On vous en a offert un de plus. Vous avez souri et remercié la personne, mais voilà, non seulement la pile commence à atteindre des sommets et acquérir un aspect quelque peu menaçant, mais surtout, les livres s'entassent, immanquablement.
C'est un peu comme un problème kantien, une forme de distorsion morale, éthique et personnelle. On les aime pourtant ces livres, on les goûte, on les sent, on les touche, mais rien à faire, on n'a pas le temps.

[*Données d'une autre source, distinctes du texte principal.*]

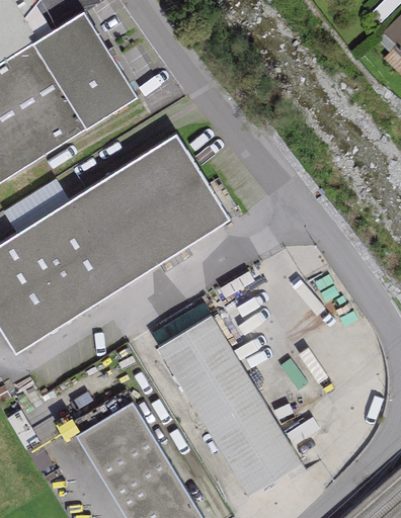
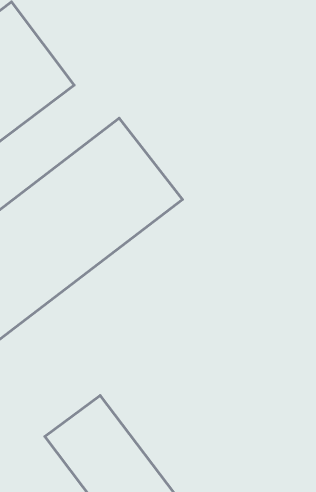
building: [157,313,303,496] -> none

Non pas qu'on ait réellement plus le temps, ou que l'on lise plus ailleurs, des médias autres... C'est un signe des temps, comme une pointe de fatalisme qui s'entasse sur le reste. On prétexte même que les talents sont moindres, que les bonnes plumes disparaissent, on avance un passé littéraire glorieux contre une sorte d'inconsistance contemporaine : tout devient motif à se plaindre, à pester.
Cependant, personne d'autre n'est à blâmer que soi-même. Car après 'Google m'a-t-il rendu stupide et dépendant ?' la question suivante est 'Internet me monopolise-t-il au point que je ne puisse plus ouvrir un livre ?'
Besoin de preuves ? Combien de temps avez-vous passé devant YouTube à regarder, hilare, des vidéos stériles ? Combien de mails envoyés qui ne nécessitaient pas de réponses ? Quelle quantité de liens cliqués ad nauseam pour parvenir à un constat simple : on n'a rien appris, mais le temps a défilé sans peine. Au bureau, le temps passe plus vite et chez soi, les heures deviennent des secondes, jusqu'au rappel fatal : « Chéri, on mange, ça va être froid... »
Internet a-t-il tué le livre ? Ce serait beaucoup affirmer. Mais le net nous a alourdis, et réclame un temps infini. Tout devient occasion à passer quelques minutes de plus... Le tourbillon n'est jamais loin. Et l'on se laisse si facilement prendre.